▶

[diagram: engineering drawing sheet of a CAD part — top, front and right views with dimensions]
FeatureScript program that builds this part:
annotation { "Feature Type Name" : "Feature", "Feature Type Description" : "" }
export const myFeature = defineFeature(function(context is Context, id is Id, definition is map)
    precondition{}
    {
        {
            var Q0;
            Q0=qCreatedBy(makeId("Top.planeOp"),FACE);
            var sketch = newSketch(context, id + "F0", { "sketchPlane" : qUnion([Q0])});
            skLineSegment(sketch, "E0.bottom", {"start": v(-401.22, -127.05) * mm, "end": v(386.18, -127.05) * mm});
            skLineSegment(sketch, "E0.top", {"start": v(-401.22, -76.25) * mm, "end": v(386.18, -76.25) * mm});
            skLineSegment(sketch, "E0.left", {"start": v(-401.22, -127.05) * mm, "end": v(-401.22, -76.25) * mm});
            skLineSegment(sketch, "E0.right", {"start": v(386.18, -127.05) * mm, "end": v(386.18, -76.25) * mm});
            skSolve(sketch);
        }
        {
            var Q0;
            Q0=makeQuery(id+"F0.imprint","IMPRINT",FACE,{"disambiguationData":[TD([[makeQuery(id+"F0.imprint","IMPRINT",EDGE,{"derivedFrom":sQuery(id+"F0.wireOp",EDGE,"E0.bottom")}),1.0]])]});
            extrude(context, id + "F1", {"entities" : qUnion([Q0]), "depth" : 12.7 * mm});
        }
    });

◀

» Your objective: Copy the listing above word for word.

» Result of the exercise:
[diagram: engineering drawing sheet of a CAD part — top, front and right views with dimensions]
FeatureScript program that builds this part:
annotation { "Feature Type Name" : "Feature", "Feature Type Description" : "" }
export const myFeature = defineFeature(function(context is Context, id is Id, definition is map)
    precondition{}
    {
        {
            var Q0;
            Q0=qCreatedBy(makeId("Top.planeOp"),FACE);
            var sketch = newSketch(context, id + "F0", { "sketchPlane" : qUnion([Q0])});
            skLineSegment(sketch, "E0.bottom", {"start": v(-401.22, -127.05) * mm, "end": v(386.18, -127.05) * mm});
            skLineSegment(sketch, "E0.top", {"start": v(-401.22, -76.25) * mm, "end": v(386.18, -76.25) * mm});
            skLineSegment(sketch, "E0.left", {"start": v(-401.22, -127.05) * mm, "end": v(-401.22, -76.25) * mm});
            skLineSegment(sketch, "E0.right", {"start": v(386.18, -127.05) * mm, "end": v(386.18, -76.25) * mm});
            skSolve(sketch);
        }
        {
            var Q0;
            Q0=makeQuery(id+"F0.imprint","IMPRINT",FACE,{"disambiguationData":[TD([[makeQuery(id+"F0.imprint","IMPRINT",EDGE,{"derivedFrom":sQuery(id+"F0.wireOp",EDGE,"E0.bottom")}),1.0]])]});
            extrude(context, id + "F1", {"entities" : qUnion([Q0]), "depth" : 12.7 * mm});
        }
    });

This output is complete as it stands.